> TASK OBJECTIVE
The lines to copy are those in the records below that hold the word "hình".

___ DATASET EXTRACT ___

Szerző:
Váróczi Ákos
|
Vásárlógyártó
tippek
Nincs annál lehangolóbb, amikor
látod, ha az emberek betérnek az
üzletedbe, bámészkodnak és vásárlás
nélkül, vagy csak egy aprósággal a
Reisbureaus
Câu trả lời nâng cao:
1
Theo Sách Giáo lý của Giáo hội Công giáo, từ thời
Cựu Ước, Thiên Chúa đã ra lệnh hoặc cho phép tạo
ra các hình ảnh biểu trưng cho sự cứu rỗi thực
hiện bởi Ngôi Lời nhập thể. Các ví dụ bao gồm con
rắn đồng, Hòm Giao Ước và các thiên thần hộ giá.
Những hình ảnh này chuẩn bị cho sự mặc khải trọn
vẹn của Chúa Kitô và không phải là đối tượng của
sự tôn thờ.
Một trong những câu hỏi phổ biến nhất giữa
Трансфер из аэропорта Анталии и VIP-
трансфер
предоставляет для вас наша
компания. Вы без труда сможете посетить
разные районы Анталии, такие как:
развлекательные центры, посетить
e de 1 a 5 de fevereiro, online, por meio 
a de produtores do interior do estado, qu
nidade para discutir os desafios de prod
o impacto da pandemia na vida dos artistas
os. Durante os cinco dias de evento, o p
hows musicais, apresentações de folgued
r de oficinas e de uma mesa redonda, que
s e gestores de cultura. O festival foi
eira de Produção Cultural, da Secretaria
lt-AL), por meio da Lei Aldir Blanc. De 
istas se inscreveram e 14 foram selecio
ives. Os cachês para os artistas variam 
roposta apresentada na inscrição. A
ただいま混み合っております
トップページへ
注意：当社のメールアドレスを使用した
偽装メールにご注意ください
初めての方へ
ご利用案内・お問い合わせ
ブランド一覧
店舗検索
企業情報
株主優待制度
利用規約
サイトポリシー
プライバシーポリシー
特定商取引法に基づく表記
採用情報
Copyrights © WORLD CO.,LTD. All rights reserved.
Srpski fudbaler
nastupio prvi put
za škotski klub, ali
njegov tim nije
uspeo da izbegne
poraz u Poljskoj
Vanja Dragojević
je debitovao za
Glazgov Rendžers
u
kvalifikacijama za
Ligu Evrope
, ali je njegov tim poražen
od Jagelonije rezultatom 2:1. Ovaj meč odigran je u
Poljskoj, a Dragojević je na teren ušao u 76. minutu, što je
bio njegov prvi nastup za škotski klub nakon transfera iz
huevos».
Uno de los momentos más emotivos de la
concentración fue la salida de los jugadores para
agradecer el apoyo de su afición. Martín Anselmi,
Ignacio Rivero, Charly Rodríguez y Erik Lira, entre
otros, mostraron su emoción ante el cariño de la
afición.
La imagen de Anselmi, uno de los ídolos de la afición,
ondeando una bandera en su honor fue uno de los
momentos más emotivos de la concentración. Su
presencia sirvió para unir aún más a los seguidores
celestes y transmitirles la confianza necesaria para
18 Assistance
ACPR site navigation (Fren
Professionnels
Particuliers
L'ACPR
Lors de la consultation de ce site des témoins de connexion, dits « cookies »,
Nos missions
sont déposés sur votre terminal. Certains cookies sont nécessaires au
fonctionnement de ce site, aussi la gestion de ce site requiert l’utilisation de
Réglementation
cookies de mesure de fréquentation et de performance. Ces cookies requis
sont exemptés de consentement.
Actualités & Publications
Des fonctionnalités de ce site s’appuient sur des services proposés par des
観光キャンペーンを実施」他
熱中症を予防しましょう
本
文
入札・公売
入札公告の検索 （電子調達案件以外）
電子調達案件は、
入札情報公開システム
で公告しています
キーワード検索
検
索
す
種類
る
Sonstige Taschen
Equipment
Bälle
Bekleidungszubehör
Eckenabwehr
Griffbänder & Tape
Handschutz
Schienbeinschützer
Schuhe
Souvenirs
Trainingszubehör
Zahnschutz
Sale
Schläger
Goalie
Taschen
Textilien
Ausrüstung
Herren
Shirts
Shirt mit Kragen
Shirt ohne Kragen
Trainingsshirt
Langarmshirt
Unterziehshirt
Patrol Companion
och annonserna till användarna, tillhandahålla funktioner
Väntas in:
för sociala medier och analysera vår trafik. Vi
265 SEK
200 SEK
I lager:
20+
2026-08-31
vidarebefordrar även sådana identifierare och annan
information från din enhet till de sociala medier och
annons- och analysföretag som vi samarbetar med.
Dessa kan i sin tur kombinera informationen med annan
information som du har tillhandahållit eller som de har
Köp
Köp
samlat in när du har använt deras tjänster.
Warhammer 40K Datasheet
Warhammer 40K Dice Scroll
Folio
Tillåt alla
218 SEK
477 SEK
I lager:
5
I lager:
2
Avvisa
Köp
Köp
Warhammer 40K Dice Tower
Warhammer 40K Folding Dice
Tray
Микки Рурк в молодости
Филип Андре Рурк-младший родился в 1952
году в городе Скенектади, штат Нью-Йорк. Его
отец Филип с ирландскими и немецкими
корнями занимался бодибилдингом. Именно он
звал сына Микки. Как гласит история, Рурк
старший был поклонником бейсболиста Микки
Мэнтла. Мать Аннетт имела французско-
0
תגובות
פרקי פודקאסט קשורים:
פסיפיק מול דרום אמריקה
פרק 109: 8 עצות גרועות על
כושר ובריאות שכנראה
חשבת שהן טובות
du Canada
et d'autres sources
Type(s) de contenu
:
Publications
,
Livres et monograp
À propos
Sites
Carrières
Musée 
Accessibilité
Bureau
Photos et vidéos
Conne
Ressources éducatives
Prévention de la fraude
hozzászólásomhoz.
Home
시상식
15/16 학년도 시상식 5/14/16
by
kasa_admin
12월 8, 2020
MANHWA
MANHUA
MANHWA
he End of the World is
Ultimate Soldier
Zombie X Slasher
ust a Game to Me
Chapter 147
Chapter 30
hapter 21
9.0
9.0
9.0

___

> TASK ANSWER
ra các hình ảnh biểu trưng cho sự cứu rỗi thực
Những hình ảnh này chuẩn bị cho sự mặc khải trọn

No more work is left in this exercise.